__PROBLEM 1__: According to the text on Vaynor and Penderyn High School, how many places did the school have?

__TEXT SECTION__:
__________

Location
- Old Church Street Merthyr Tydfil, CF48 2RR Wales
- Coordinates: 51°45′37″N 3°24′08″W﻿ / ﻿51.76019°N 3.40218°W

Information
- Established: 1861
- Closed: 2005
- Local authority: Merthyr Tydfil
- Department for Education URN: 401828 Tables
- Ofsted: Reports

= Vaynor and Penderyn High School =

Vaynor and Penderyn High School was situated at Cefn Coed, Merthyr Tydfil in Wales. Although now part of Merthyr Tydfil, the area covered by the school was part of the old county of Brecknockshire (Breconshire) until local government reorganisation in 1974. The designated catchment area of the school was made up of the communities served principally by Ysgol y Graig Primary in Merthyr Tydfil and Penderyn and Hirwaun Primary Schools in Rhondda Cynon Taff, and is an area which suffers a high degree of economic deprivation. The school had an age range of 11-18 and a capacity of 455 places which would be small for a secondary school even if full.

The School was opened by Robert Crawshay in 1861 but closed in 2005.

== History ==
Few schools in Wales can boast a history as long as Vaynor & Penderyn. The school can record its history back to well over three centuries, with the first school on this site being a circulating school established in a farmhouse in 1740. There has been a school of one kind or another serving the community and offering opportunity of an education to one and all on this very site ever since.

The oldest building still in use dates from 1861. This works school was paid for by Rose Mary Crawshay, wife of the Cyfartha Ironmaster at a time when Merthyr Tydfil was arguably the Iron capital of the world. The school was extended in 1868 following the passing of the Parliamentary Bill known as the Forster Education Act.

__________

[Stored data]
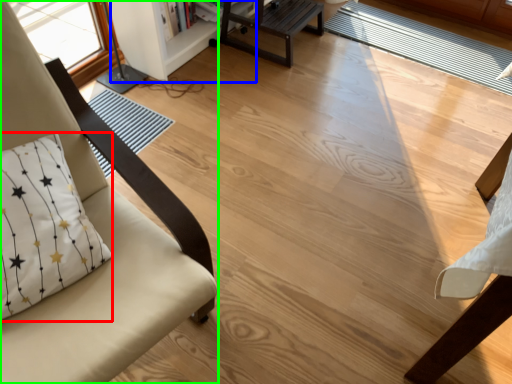
Question: Considering the real-world distances, which object is farthest from pillow (highlighted by a red box)? bookshelf (highlighted by a blue box) or chair (highlighted by a green box)?

Choices:
 (A) bookshelf
 (B) chair

Answer: (A)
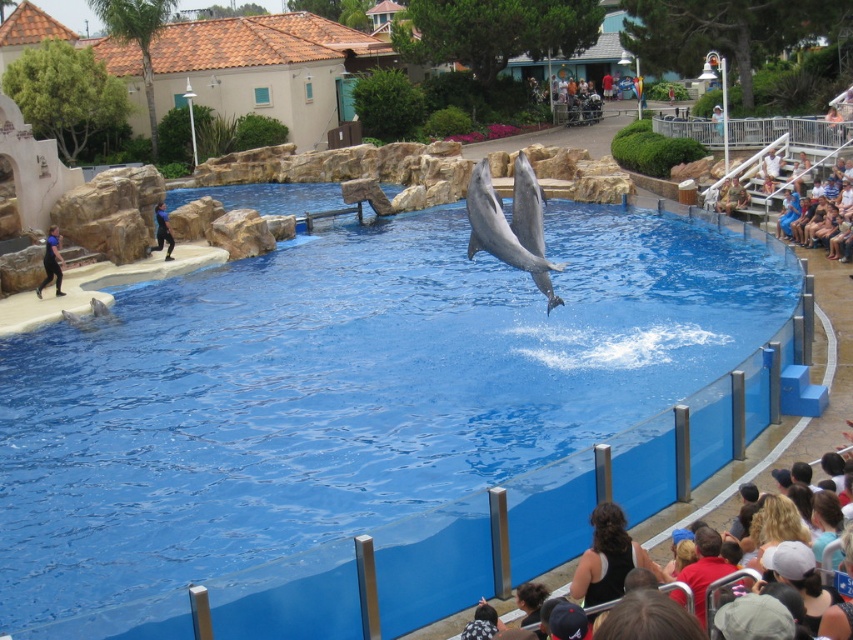
Who is shorter, black fabric at lower center or brown hair at lower right?

With less height is black fabric at lower center.

At what (x,y) coordinates should I click in order to perform the action: click on black fabric at lower center. Please return your answer as a coordinate pair (x, y). The width and height of the screenshot is (853, 640). Looking at the image, I should click on (608, 557).

Where is `black fabric at lower center`? black fabric at lower center is located at coordinates (608, 557).

Is black fabric at lower center thinner than blue fabric shirt at left?

No.

Is black fabric at lower center above blue fabric shirt at left?

No.

Is point (611, 513) less distant than point (155, 250)?

Yes, it is in front of point (155, 250).

The image size is (853, 640). In order to click on black fabric at lower center in this screenshot , I will do `click(608, 557)`.

Who is positioned more to the right, gray smooth dolphin at center or black rubber wetsuit at lower left?

Positioned to the right is gray smooth dolphin at center.

Does gray smooth dolphin at center appear on the right side of black rubber wetsuit at lower left?

Indeed, gray smooth dolphin at center is positioned on the right side of black rubber wetsuit at lower left.

Does point (488, 240) come behind point (55, 268)?

No, (488, 240) is in front of (55, 268).

At what (x,y) coordinates should I click in order to perform the action: click on gray smooth dolphin at center. Please return your answer as a coordinate pair (x, y). Looking at the image, I should click on (511, 225).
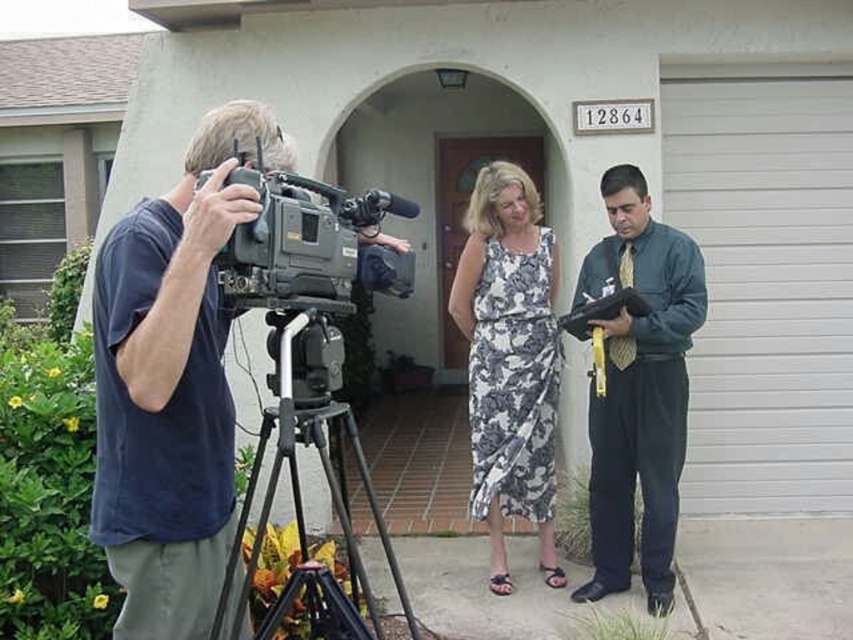
You are a photographer who needs to set up a tripod for a shot that requires the camera to be positioned to the right of the garage door. Based on the scene described, is the current placement of the black plastic video camera at left and the white smooth garage door at center suitable for this requirement?

The black plastic video camera at left is currently positioned to the left of the white smooth garage door at center, so it is not placed to the right of the garage door as required. The current setup does not meet the requirement.

You are a photographer positioned at the left side of the scene. You need to adjust your position to get both the green shirt at right and the white smooth garage door at center in your shot. Which direction should you move?

You should move to the left to include both the green shirt at right and the white smooth garage door at center in your shot since the green shirt at right is to the right of the white smooth garage door at center.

__________

__PROBLEM 2__: Print everything in the records from the line containing "Positioned to the right is" down to the line containing "You are a photographer who", including both of those lines, with the pictures omitted.

__FINAL ANSWER 1__: 455 places.

__FINAL ANSWER 2__:
Positioned to the right is gray smooth dolphin at center.

Does gray smooth dolphin at center appear on the right side of black rubber wetsuit at lower left?

Indeed, gray smooth dolphin at center is positioned on the right side of black rubber wetsuit at lower left.

Does point (488, 240) come behind point (55, 268)?

No, (488, 240) is in front of (55, 268).

At what (x,y) coordinates should I click in order to perform the action: click on gray smooth dolphin at center. Please return your answer as a coordinate pair (x, y). Looking at the image, I should click on (511, 225).
You are a photographer who needs to set up a tripod for a shot that requires the camera to be positioned to the right of the garage door. Based on the scene described, is the current placement of the black plastic video camera at left and the white smooth garage door at center suitable for this requirement?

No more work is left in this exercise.